I recently spoke with Burlington High girls basketball coach Pam MacKay. Coach MacKay’s team is coming off an undefeated league championship season, which propelled them to the #6 team in The Boston Globe’s end of year rankings. I wanted to see what was in Burlington’s secret sauce. After speaking with Coach MacKay, I rediscovered the meaning and value of coaching through the lens of positive reinforcement. Or as Coach MacKay framed it, articulating your message to the team through your body language and verbal language.
From Enthusiastic to Reflective
Coach MacKay was thrust into the head coach position in 2010. She played for a successful Burlington program in high school, walked on collegiately at Emerson College, and knew the players in Burlington as a member of the outgoing staff. Her resumé offered a lot of promise and potential. Unfortunately, the program was struggling to win games in 2010. Going back to when she was in college, Burlington finished below .500 seven consecutive seasons.
Initially her mindset as head coach was to bring energy. If she brought energy, the players energy would surely follow. And to an extent it worked. The team bucked the trend of focusing on winning and chose to focus on competing instead. Improvements were tangible in practice, but in games the transfer was less evident. Eventually three events helped shift her coaching style and the team’s performance in games.
First, someone offered her positive reinforcement when she handled a player’s mistake in a game. Second, her personal life forced her to rethink her coaching style. And finally, she read a 600-word article about what type of feedback increases confidence.

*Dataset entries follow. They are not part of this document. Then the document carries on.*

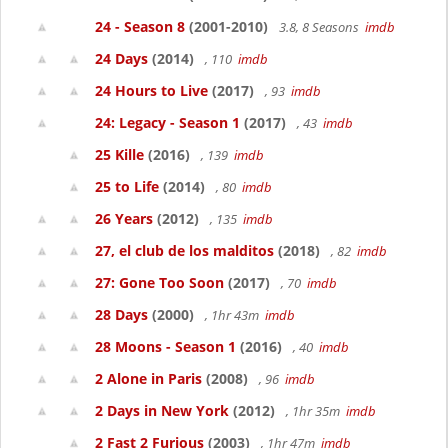
24 - Season 8
(2001-2010)
3.8, 8 Seasons
imdb
24 Days
(2014)
, 110
imdb
24 Hours to Live
(2017)
, 93
imdb
24: Legacy - Season 1
(2017)
, 43
imdb
25 Kille
(2016)
, 139
imdb
25 to Life
(2014)
, 80
imdb
26 Years
(2012)
, 135
imdb
27, el club de los malditos
(2018)
, 82
imdb
27: Gone Too Soon
(2017)
, 70
imdb
28 Days
(2000)
, 1hr 43m
imdb
28 Moons - Season 1
(2016)
, 40
imdb
2 Alone in Paris
(2008)
, 96
imdb
2 Days in New York
(2012)
, 1hr 35m
imdb
2 Fast 2 Furious
(2003)
, 1hr 47m
imdb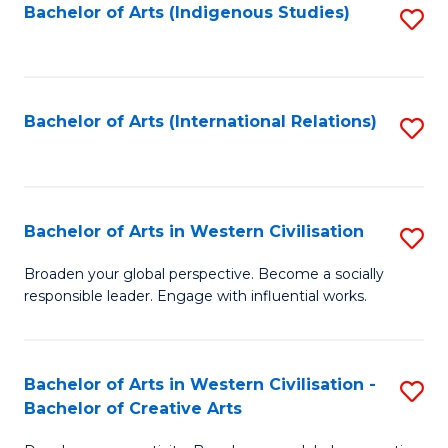
Fa
Bachelor of Arts (Indigenous Studies)
S
to
C
Fa
Bachelor of Arts (International Relations)
S
to
C
Fa
Bachelor of Arts in Western Civilisation
S
B
Broaden your global perspective. Become a socially
responsible leader. Engage with influential works.
of
Ar
in
Bachelor of Arts in Western Civilisation -
S
Bachelor of Creative Arts
W
B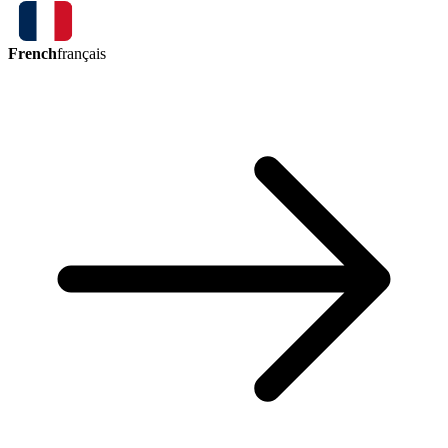
French
français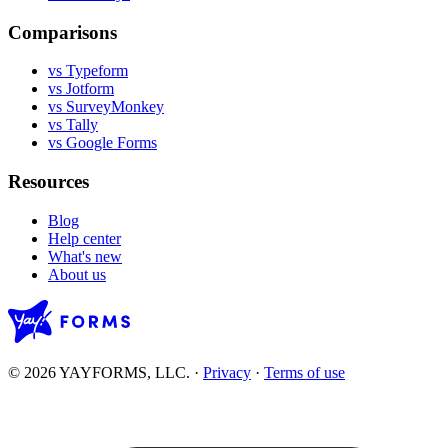
Comparisons
vs Typeform
vs Jotform
vs SurveyMonkey
vs Tally
vs Google Forms
Resources
Blog
Help center
What's new
About us
© 2026 YAYFORMS, LLC.
·
Privacy
·
Terms of use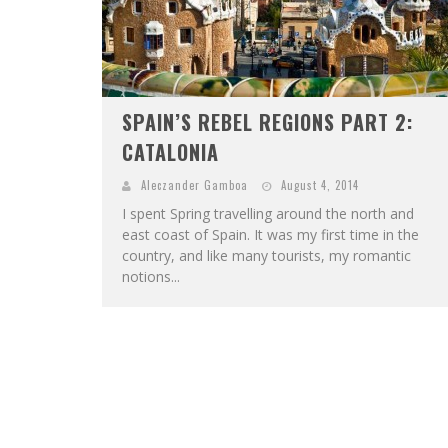
SPAIN’S REBEL REGIONS PART 2:
CATALONIA
Aleczander Gamboa
August 4, 2014
I spent Spring travelling around the north and
east coast of Spain. It was my first time in the
country, and like many tourists, my romantic
notions...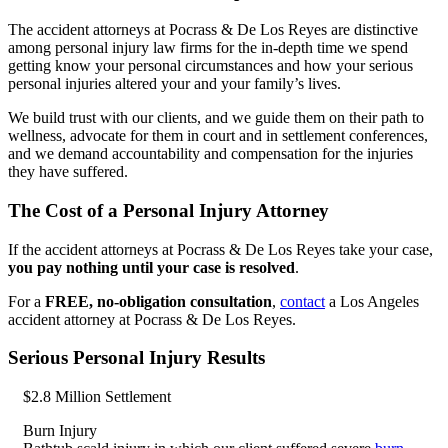
The accident attorneys at Pocrass & De Los Reyes are distinctive
among personal injury law firms for the in-depth time we spend
getting know your personal circumstances and how your serious
personal injuries altered your and your family’s lives.
We build trust with our clients, and we guide them on their path to
wellness, advocate for them in court and in settlement conferences,
and we demand accountability and compensation for the injuries
they have suffered.
The Cost of a Personal Injury Attorney
If the accident attorneys at Pocrass & De Los Reyes take your case,
you pay nothing until your case is resolved
.
For a
FREE, no-obligation consultation
,
contact
a Los Angeles
accident attorney at Pocrass & De Los Reyes.
Serious Personal Injury Results
$2.8 Million Settlement
Burn Injury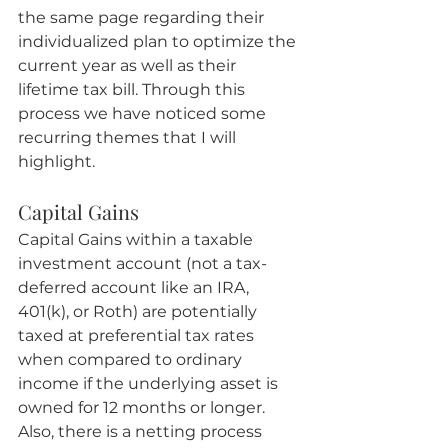
the same page regarding their 
individualized plan to optimize the 
current year as well as their 
lifetime tax bill. Through this 
process we have noticed some 
recurring themes that I will 
highlight.
Capital Gains
Capital Gains within a taxable 
investment account (not a tax-
deferred account like an IRA, 
401(k), or Roth) are potentially 
taxed at preferential tax rates 
when compared to ordinary 
income if the underlying asset is 
owned for 12 months or longer. 
Also, there is a netting process 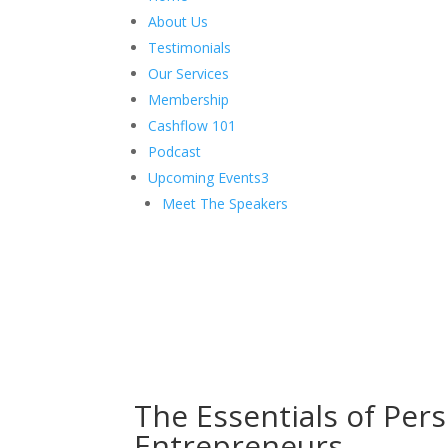
About Us
Testimonials
Our Services
Membership
Cashflow 101
Podcast
Upcoming Events
3
Meet The Speakers
The Essentials of Pers
Entrepreneurs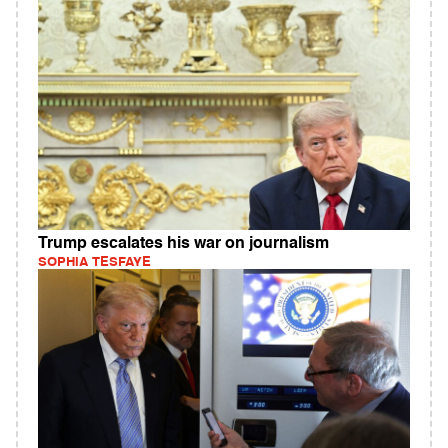
Trump escalates his war on journalism
SOPHIA TESFAYE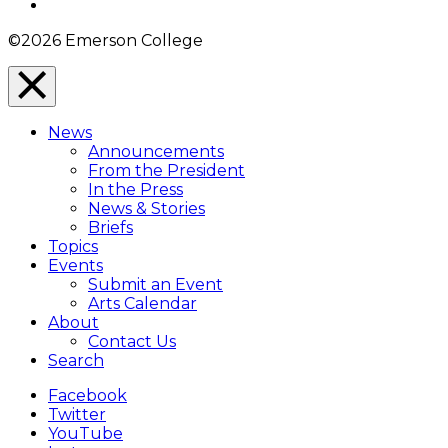
Instagram
©2026 Emerson College
Close
Menu
News
Overlay
Announcements
From the President
In the Press
News & Stories
Briefs
Topics
Events
Submit an Event
Arts Calendar
About
Contact Us
Search
Facebook
Twitter
YouTube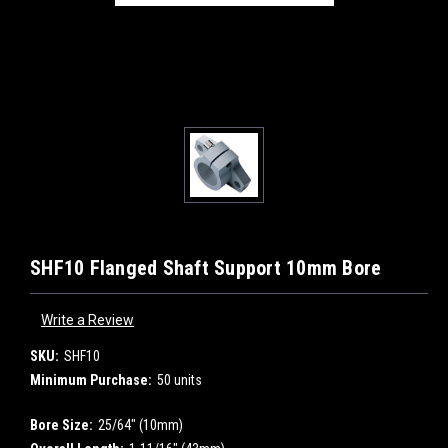
SHF10 Flanged Shaft Support 10mm Bore
Write a Review
SKU:
SHF10
Minimum Purchase:
50 units
Bore Size:
25/64" (10mm)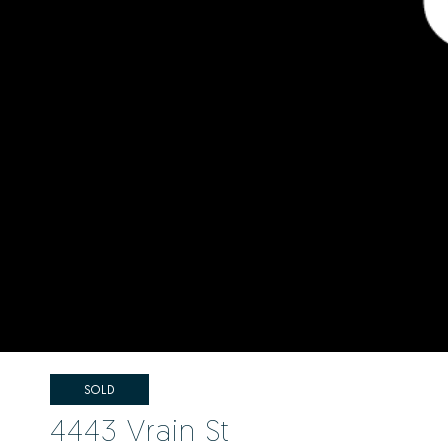
SOLD
4443 Vrain St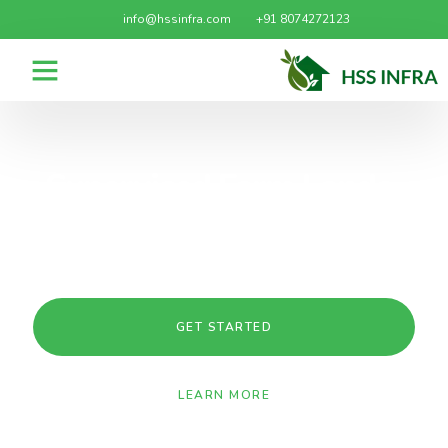
info@hssinfra.com
+91 8074272123
Supervised Farm Lands-
Agricultural Lands for sale
in Narayankhed
GET STARTED
LEARN MORE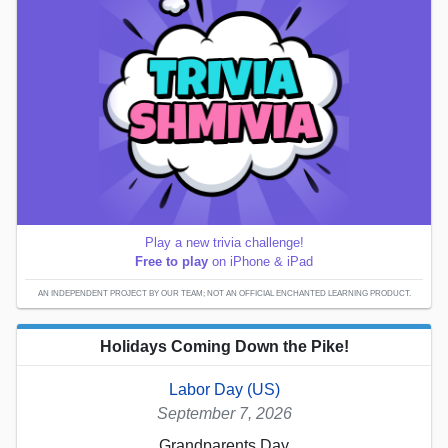
Play a new trivia challenge!
Free to play
on iPhone & iPad
AN INDEPENDENT PROJECT BY OUR TEAM; NOT AN OFFICIAL ENCHANTED LEARNING PRODUCT.
Holidays Coming Down the Pike!
Labor Day (US)
September 7, 2026
Grandparents Day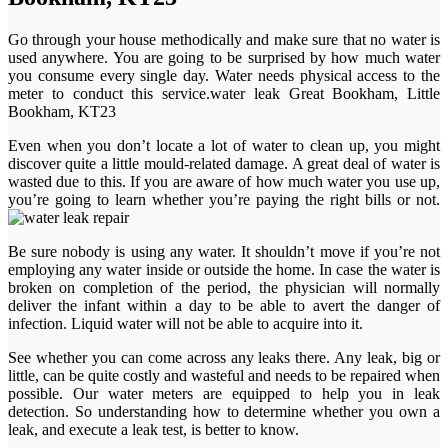
Go through your house methodically and make sure that no water is
used anywhere. You are going to be surprised by how much water
you consume every single day. Water needs physical access to the
meter to conduct this service.water leak Great Bookham, Little
Bookham, KT23
Even when you don’t locate a lot of water to clean up, you might
discover quite a little mould-related damage. A great deal of water is
wasted due to this. If you are aware of how much water you use up,
you’re going to learn whether you’re paying the right bills or not.
Be sure nobody is using any water. It shouldn’t move if you’re not
employing any water inside or outside the home. In case the water is
broken on completion of the period, the physician will normally
deliver the infant within a day to be able to avert the danger of
infection. Liquid water will not be able to acquire into it.
See whether you can come across any leaks there. Any leak, big or
little, can be quite costly and wasteful and needs to be repaired when
possible. Our water meters are equipped to help you in leak
detection. So understanding how to determine whether you own a
leak, and execute a leak test, is better to know.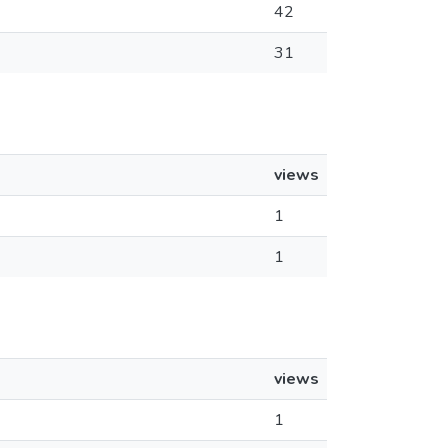
42
31
views
1
1
views
1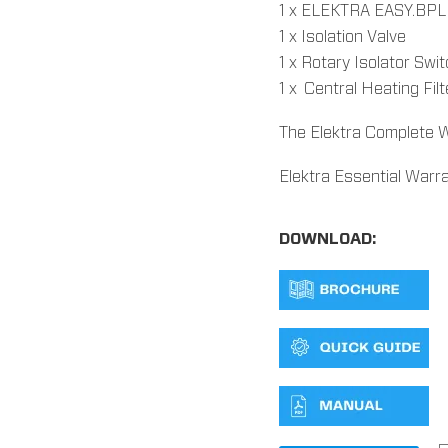
1 x ELEKTRA EASY.BPL e
1 x Isolation Valve
1 x Rotary Isolator Swi
1 x Central Heating Fil
The Elektra Complete W
Elektra Essential Warr
DOWNLOAD: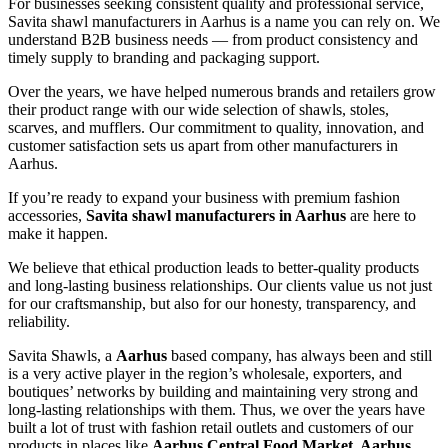
For businesses seeking consistent quality and professional service,
Savita shawl manufacturers in
Aarhus
is a name you can rely on. We
understand B2B business needs — from product consistency and
timely supply to branding and packaging support.
Over the years, we have helped numerous brands and retailers grow
their product range with our wide selection of shawls, stoles,
scarves, and mufflers. Our commitment to quality, innovation, and
customer satisfaction sets us apart from other manufacturers in
Aarhus
.
If you’re ready to expand your business with premium fashion
accessories,
Savita shawl manufacturers in
Aarhus
are here to
make it happen.
We believe that ethical production leads to better-quality products
and long-lasting business relationships. Our clients value us not just
for our craftsmanship, but also for our honesty, transparency, and
reliability.
Savita Shawls, a
Aarhus
based company, has always been and still
is a very active player in the region’s wholesale, exporters, and
boutiques’ networks by building and maintaining very strong and
long-lasting relationships with them. Thus, we over the years have
built a lot of trust with fashion retail outlets and customers of our
products in places like
Aarhus Central Food Market, Aarhus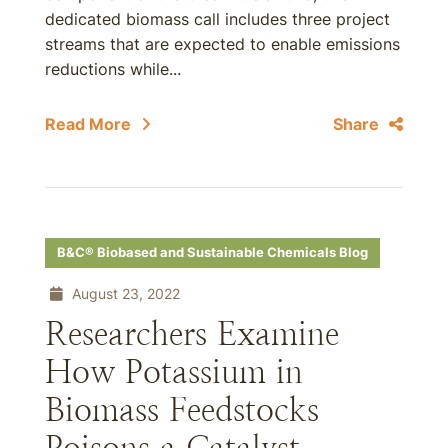
dedicated biomass call includes three project
streams that are expected to enable emissions
reductions while...
Read More
Share
B&C® Biobased and Sustainable Chemicals Blog
August 23, 2022
Researchers Examine
How Potassium in
Biomass Feedstocks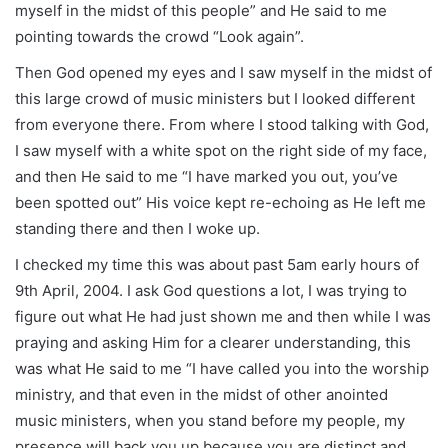
myself in the midst of this people” and He said to me
pointing towards the crowd “Look again”.
Then God opened my eyes and I saw myself in the midst of
this large crowd of music ministers but I looked different
from everyone there. From where I stood talking with God,
I saw myself with a white spot on the right side of my face,
and then He said to me “I have marked you out, you’ve
been spotted out” His voice kept re-echoing as He left me
standing there and then I woke up.
I checked my time this was about past 5am early hours of
9th April, 2004. I ask God questions a lot, I was trying to
figure out what He had just shown me and then while I was
praying and asking Him for a clearer understanding, this
was what He said to me “I have called you into the worship
ministry, and that even in the midst of other anointed
music ministers, when you stand before my people, my
presence will back you up because you are distinct and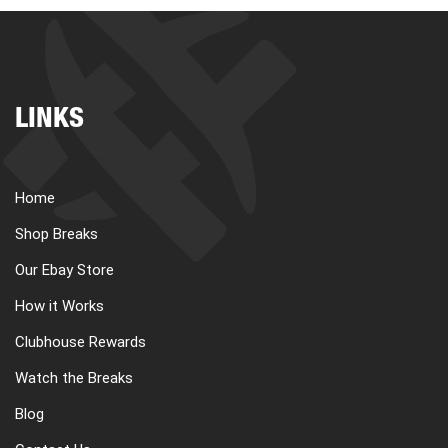
LINKS
Home
Shop Breaks
Our Ebay Store
How it Works
Clubhouse Rewards
Watch the Breaks
Blog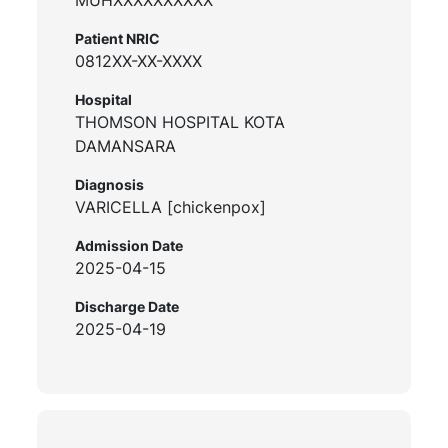
Patient NRIC
0812XX-XX-XXXX
Hospital
THOMSON HOSPITAL KOTA
DAMANSARA
Diagnosis
VARICELLA [chickenpox]
Admission Date
2025-04-15
Discharge Date
2025-04-19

Controlling Your Body Language as Coach
Coach MacKay gave me one concrete example to illustrate the importance of a coach’s body language. A high school crowd decided to punk one of her players. With plenty of time left on the game clock, the fans yelled in unison “five, four, three, two, one!” Coach MacKay’s player took the bait. She heaved a horrible shot that essentially resulted in a turnover. Neither the fans nor her player’s decision rattled Coach MacKay. She implored her team to get into their defense and reiterated one of the key’s going into the game.
After the game, someone without a horse in the race commended Coach MacKay for how she handled the situation. Until she received that feedback, she was oblivious to her response. After the feedback, Coach MacKay connected the dots.
Basketball is a fluid game. The individual mistakes are of little consequence because they are inevitable. Responses to these mistakes serve as opportunities to differentiate you from the pack.
Taking Her Energy out of the Equation
A few years ago, Coach MacKay had her first child. While she was pregnant with her son, she realized that coaching with the same physical energy she had early in her career was not possible. The players needed to take control of the physical energy. Unable to offer the same output physically, she took an opportunity to shift her mental focus in her coaching. The lesson from the false countdown morphed into a microcosm of the new version of the coach she wanted to become.
Instead of focusing on her physical energy, she shifted her focus to the psychology of the players. She focused especially on the language she used. For instance, many coaches advocate the ball needs to find the team’s best scorer at the end of games. For some teams and players that language works. It’s a strategy as old as time. Coach MacKay deliberately spoke in language that affirmed all players. Here is what this might sound like.
“We are going to get the ball to [best player] here. Sarah you set the screen on the wing since you are our best screener. Adaliya and Megan you are our best shooters and drill these types of shots in practice routinely. Space out to the corners and be ready to stick it. Lex, crash hard because they have not been able to box you out all game.”
The best player still has the ball and the freedom to make the decision in crunch time. There is no need to single her out though and definitively declare that she is the best player. All players feel valued and all roles are celebrated.
The Article
The article really drove home the point about what drives confidence for players. During one closely contested game last season, Coach MacKay took a deep plunge into offering positive affirmations. In the second half of a close game, she reminded the players how well they move the ball and make great decisions in a confident tone. The players responded immediately and rattled off three straight baskets before the opponent called timeout. Burlington ended up shooting 64% in the fourth quarter.
Coach MacKay does not tell a player to be more confident. That is obviously the right intention, but she addresses why a player should be confident. A player that is struggling to shoot needs to hear that they put the work in. They need to remember a moment they shot well. They may even need the coach to say, “When that elbow is up, there’s nobody I’d rather have shooting.”
The Larger Message
The expectations in Burlington were high coming into this season, but nobody in the program ever spoke out loud about going undefeated. Coach MacKay called it more of an unspoken goal. Players talked about it outside the gym, but Coach MacKay chose to focus on small things and let the bigger picture take care of itself. What’s more, Coach MacKay did not suddenly turn into a coach that tears down players or celebrates only one individual. The messaging that she had been using for a couple seasons going into this helped spurn success.
Hearing Pam MacKay speak on Zoom reminded me a little of Ted Lasso (if you have not seen the show, give it a shot). It is impossible to measure the impact of framing language and body language almost exclusively through positive reinforcement. That said, if painting every individual in their most positive light and winning are not mutually exclusive, it might be worth emulating her coaching style.